*Task statement*:
Write each entry again exactly as shown, but without the images it holds.

[Source records]
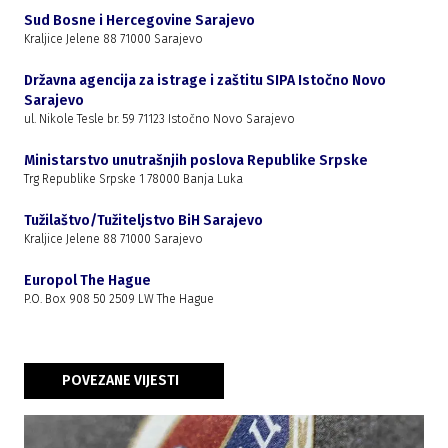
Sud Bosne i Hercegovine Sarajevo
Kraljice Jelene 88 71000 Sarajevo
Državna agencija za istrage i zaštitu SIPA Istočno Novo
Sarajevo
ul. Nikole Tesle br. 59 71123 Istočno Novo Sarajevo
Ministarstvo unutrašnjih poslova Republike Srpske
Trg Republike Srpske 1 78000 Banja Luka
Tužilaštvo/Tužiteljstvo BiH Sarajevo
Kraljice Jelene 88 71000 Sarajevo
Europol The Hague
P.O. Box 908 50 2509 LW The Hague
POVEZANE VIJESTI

*Response area*:
Sud Bosne i Hercegovine Sarajevo
Kraljice Jelene 88 71000 Sarajevo
Državna agencija za istrage i zaštitu SIPA Istočno Novo
Sarajevo
ul. Nikole Tesle br. 59 71123 Istočno Novo Sarajevo
Ministarstvo unutrašnjih poslova Republike Srpske
Trg Republike Srpske 1 78000 Banja Luka
Tužilaštvo/Tužiteljstvo BiH Sarajevo
Kraljice Jelene 88 71000 Sarajevo
Europol The Hague
P.O. Box 908 50 2509 LW The Hague
POVEZANE VIJESTI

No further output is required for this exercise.